Previous studies have shown that residents trained on VRS made significantly fewer objectively assessed intraoperative errors compared with those who underwent standard training and that much of the steep learning curve of endovascular procedures can be achieved on simulators, rather than vulnerable patients. In the current study, Dr Amar D Patel (Emory University) and colleagues sought to establish whether VRS training using the VIST simulator (Mentice AB, Gothenburg, Sweden) could be used as a measuring tool to assess improvement in performance and reduction in errors over successive VRS sessions.

In the study, 20 experienced interventional cardiologists who had not previously performed carotid stenting completed an instructional course on carotid angiography and then performed five serial simulated carotid angiograms. During the VRS sessions, procedure time, fluoroscopy time, contrast volume, number of cine-loop recordings, and composite catheter handling errors were recorded by the simulator.

For all study participants, significant improvements were seen for procedure time, fluoroscopy time, contrast volume, and composite catheter handling errors between the first and last simulations. No significant differences were seen in the number of cine-loop recordings across the five sessions. Internal consistency of the simulator was high, except for fluoroscopy time, while test-retest reliability was high for composite catheter-handling errors.

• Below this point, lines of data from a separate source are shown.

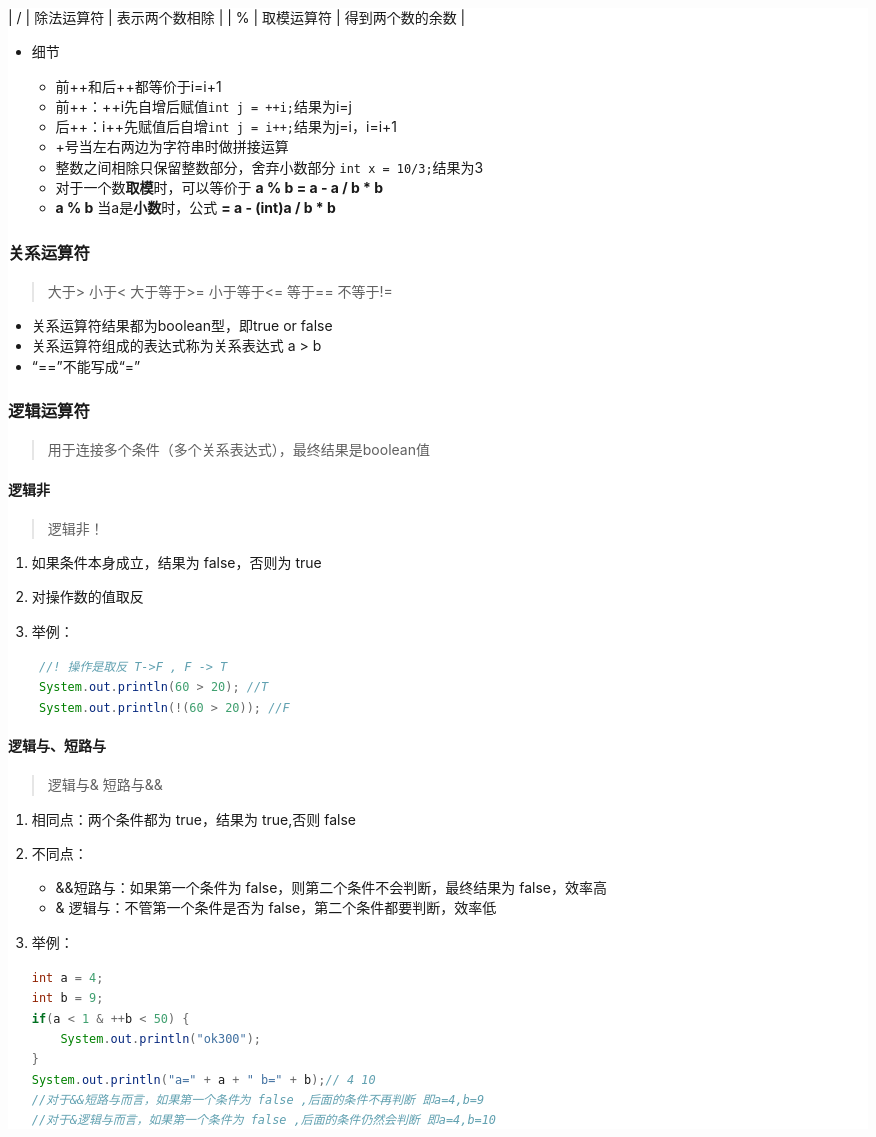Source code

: |   /    | 除法运算符 |   表示两个数相除   |
|   %    | 取模运算符 |  得到两个数的余数  |

- 细节

    - 前++和后++都等价于i=i+1
    - 前++：++i先自增后赋值`int j = ++i;`结果为i=j
    - 后++：i++先赋值后自增`int j = i++;`结果为j=i，i=i+1
    - +号当左右两边为字符串时做拼接运算
    - 整数之间相除只保留整数部分，舍弃小数部分 `int x = 10/3;`结果为3
    - 对于一个数**取模**时，可以等价于 **a % b = a - a / b * b**
    - **a % b** 当a是**小数**时，公式 **= a - (int)a / b * b** 



### 关系运算符

> 大于> 小于< 大于等于>= 小于等于<= 等于== 不等于!=

- 关系运算符结果都为boolean型，即true or false
- 关系运算符组成的表达式称为关系表达式 a > b
- “==”不能写成“=”



### 逻辑运算符

> 用于连接多个条件（多个关系表达式），最终结果是boolean值

#### 逻辑非

> 逻辑非！

1. 如果条件本身成立，结果为 false，否则为 true

2. 对操作数的值取反

3. 举例：
   ```java
    //! 操作是取反 T->F , F -> T 
    System.out.println(60 > 20); //T
    System.out.println(!(60 > 20)); //F
   ```

#### 逻辑与、短路与

> 逻辑与& 短路与&&

1. 相同点：两个条件都为 true，结果为 true,否则 false

2. 不同点：
   - &&短路与：如果第一个条件为 false，则第二个条件不会判断，最终结果为 false，效率高 
   - & 逻辑与：不管第一个条件是否为 false，第二个条件都要判断，效率低

3. 举例：

   ```java
   int a = 4; 
   int b = 9; 
   if(a < 1 & ++b < 50) { 
       System.out.println("ok300"); 
   }
   System.out.println("a=" + a + " b=" + b);// 4 10
   //对于&&短路与而言，如果第一个条件为 false ,后面的条件不再判断 即a=4,b=9
   //对于&逻辑与而言，如果第一个条件为 false ,后面的条件仍然会判断 即a=4,b=10
   ```
   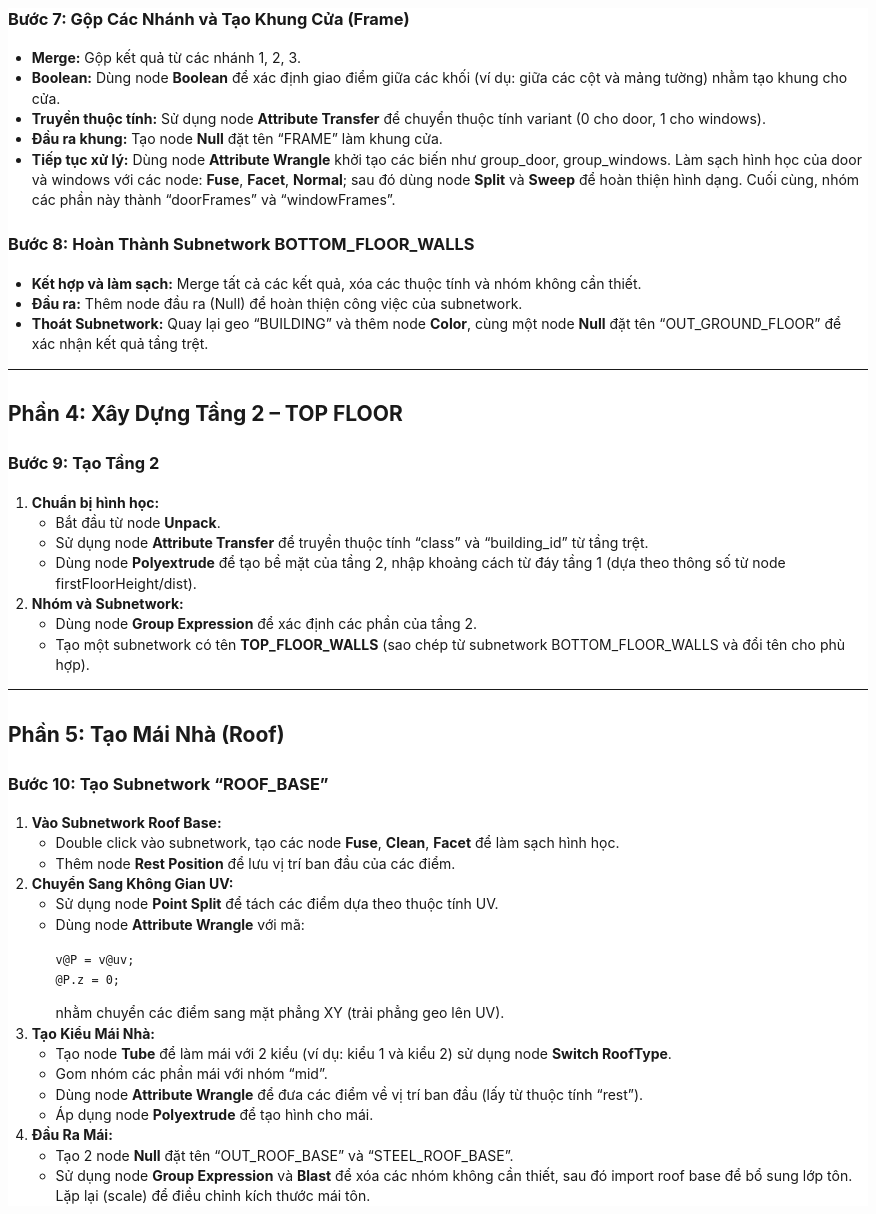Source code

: ### Bước 7: Gộp Các Nhánh và Tạo Khung Cửa (Frame)
- **Merge:** Gộp kết quả từ các nhánh 1, 2, 3.
- **Boolean:** Dùng node **Boolean** để xác định giao điểm giữa các khối (ví dụ: giữa các cột và mảng tường) nhằm tạo khung cho cửa.
- **Truyền thuộc tính:** Sử dụng node **Attribute Transfer** để chuyển thuộc tính variant (0 cho door, 1 cho windows).
- **Đầu ra khung:** Tạo node **Null** đặt tên “FRAME” làm khung cửa.
- **Tiếp tục xử lý:** Dùng node **Attribute Wrangle** khởi tạo các biến như group_door, group_windows. Làm sạch hình học của door và windows với các node: **Fuse**, **Facet**, **Normal**; sau đó dùng node **Split** và **Sweep** để hoàn thiện hình dạng. Cuối cùng, nhóm các phần này thành “doorFrames” và “windowFrames”.

### Bước 8: Hoàn Thành Subnetwork BOTTOM_FLOOR_WALLS
- **Kết hợp và làm sạch:** Merge tất cả các kết quả, xóa các thuộc tính và nhóm không cần thiết.
- **Đầu ra:** Thêm node đầu ra (Null) để hoàn thiện công việc của subnetwork.
- **Thoát Subnetwork:** Quay lại geo “BUILDING” và thêm node **Color**, cùng một node **Null** đặt tên “OUT_GROUND_FLOOR” để xác nhận kết quả tầng trệt.

---

## Phần 4: Xây Dựng Tầng 2 – TOP FLOOR

### Bước 9: Tạo Tầng 2
1. **Chuẩn bị hình học:**
   - Bắt đầu từ node **Unpack**.
   - Sử dụng node **Attribute Transfer** để truyền thuộc tính “class” và “building_id” từ tầng trệt.
   - Dùng node **Polyextrude** để tạo bề mặt của tầng 2, nhập khoảng cách từ đáy tầng 1 (dựa theo thông số từ node firstFloorHeight/dist).
2. **Nhóm và Subnetwork:**
   - Dùng node **Group Expression** để xác định các phần của tầng 2.
   - Tạo một subnetwork có tên **TOP_FLOOR_WALLS** (sao chép từ subnetwork BOTTOM_FLOOR_WALLS và đổi tên cho phù hợp).

---

## Phần 5: Tạo Mái Nhà (Roof)

### Bước 10: Tạo Subnetwork “ROOF_BASE”
1. **Vào Subnetwork Roof Base:**
   - Double click vào subnetwork, tạo các node **Fuse**, **Clean**, **Facet** để làm sạch hình học.
   - Thêm node **Rest Position** để lưu vị trí ban đầu của các điểm.
2. **Chuyển Sang Không Gian UV:**
   - Sử dụng node **Point Split** để tách các điểm dựa theo thuộc tính UV.
   - Dùng node **Attribute Wrangle** với mã:
     ```
     v@P = v@uv;
     @P.z = 0;
     ```
     nhằm chuyển các điểm sang mặt phẳng XY (trải phẳng geo lên UV).
3. **Tạo Kiểu Mái Nhà:**
   - Tạo node **Tube** để làm mái với 2 kiểu (ví dụ: kiểu 1 và kiểu 2) sử dụng node **Switch RoofType**.
   - Gom nhóm các phần mái với nhóm “mid”.
   - Dùng node **Attribute Wrangle** để đưa các điểm về vị trí ban đầu (lấy từ thuộc tính “rest”).
   - Áp dụng node **Polyextrude** để tạo hình cho mái.
4. **Đầu Ra Mái:**
   - Tạo 2 node **Null** đặt tên “OUT_ROOF_BASE” và “STEEL_ROOF_BASE”.
   - Sử dụng node **Group Expression** và **Blast** để xóa các nhóm không cần thiết, sau đó import roof base để bổ sung lớp tôn. Lặp lại (scale) để điều chỉnh kích thước mái tôn.
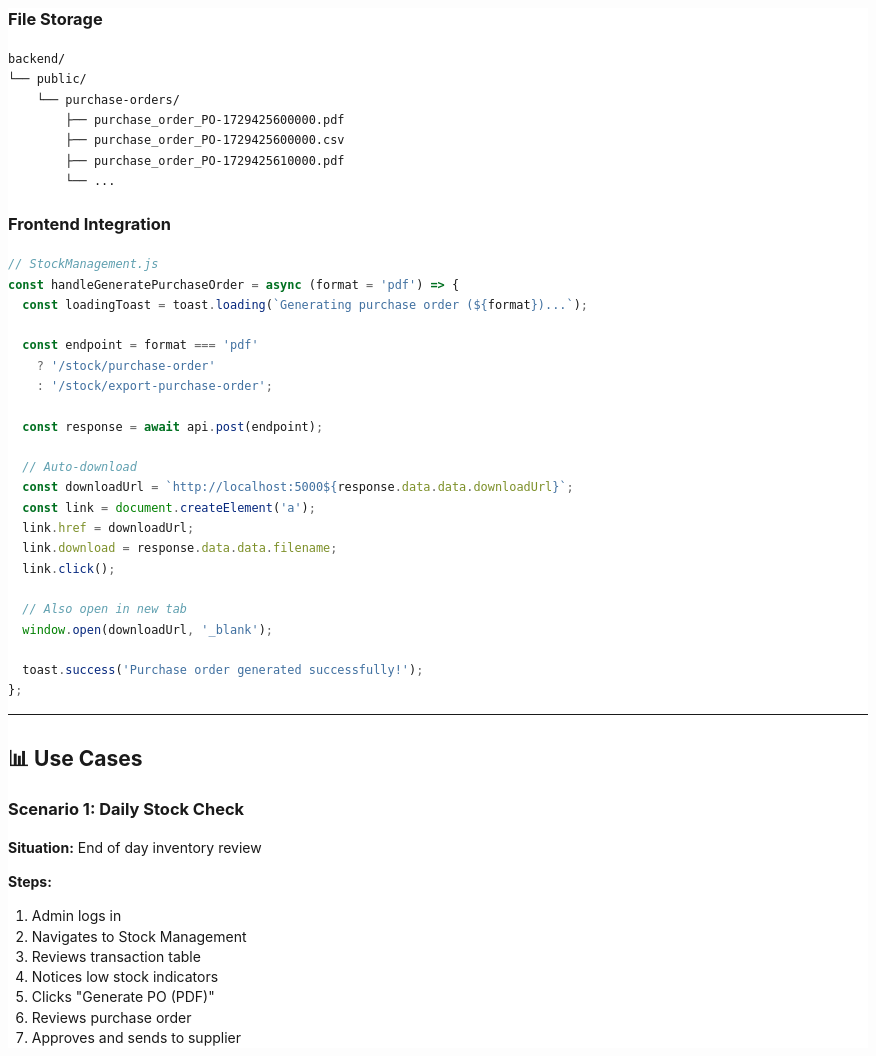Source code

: ### File Storage

```
backend/
└── public/
    └── purchase-orders/
        ├── purchase_order_PO-1729425600000.pdf
        ├── purchase_order_PO-1729425600000.csv
        ├── purchase_order_PO-1729425610000.pdf
        └── ...
```

### Frontend Integration

```javascript
// StockManagement.js
const handleGeneratePurchaseOrder = async (format = 'pdf') => {
  const loadingToast = toast.loading(`Generating purchase order (${format})...`);
  
  const endpoint = format === 'pdf' 
    ? '/stock/purchase-order' 
    : '/stock/export-purchase-order';
  
  const response = await api.post(endpoint);
  
  // Auto-download
  const downloadUrl = `http://localhost:5000${response.data.data.downloadUrl}`;
  const link = document.createElement('a');
  link.href = downloadUrl;
  link.download = response.data.data.filename;
  link.click();
  
  // Also open in new tab
  window.open(downloadUrl, '_blank');
  
  toast.success('Purchase order generated successfully!');
};
```

---

## 📊 Use Cases

### Scenario 1: Daily Stock Check
**Situation:** End of day inventory review

**Steps:**
1. Admin logs in
2. Navigates to Stock Management
3. Reviews transaction table
4. Notices low stock indicators
5. Clicks "Generate PO (PDF)"
6. Reviews purchase order
7. Approves and sends to supplier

Cates believes the study should help boost the role of simulator training for delicate interventional procedures and especially endovascular interventions. "This should, hopefully, help to gain acceptance [of VRS] within the medical community, although there are still those who resist objective measurement of procedural skill, saying it's not important," Cates observed.

Dr David Dawson (University of California, Davis), an early pioneer of virtual-reality medical simulators, who was not involved in the study, agrees. "I think that there is widespread enthusiasm for the use of simulators for the early phases of procedural training, but most doctors remain wary of using simulators for evaluation of skills or assessment of procedural competence," he commented to heartwire. "More validation work is required in these areas."

According to Dawson, the study by Patel et al helps clarify the role of simulators in training for endovascular procedures. "Limited information is available to validate many widely held assumptions, including the very fundamental question of whether or not people can acquire new skills by using the current versions of commercially available simulators. This study . . . is one step forward, showing that interventional cardiologists improve on their simulator performance with practice."

As more such studies are published, Dawson added, "there will be an increased awareness and acceptance of the role of simulation in training cardiovascular specialists." Subsequent research, Dawson says, will be to determine whether simulation-based training also improves subsequent performance in actual clinical practice.

For Patel, Cates, and colleagues, the next step will be to put other VR-simulation systems through the same kinds of rigorous validation methods "to make sure they can measure true technical skill and be good enough for 'high-stakes' assessment," Cates told heartwire. "Otherwise it's just playing on a video game: if the simulator doesn't have metrics, [it can't] measure the true technical skill of the operator."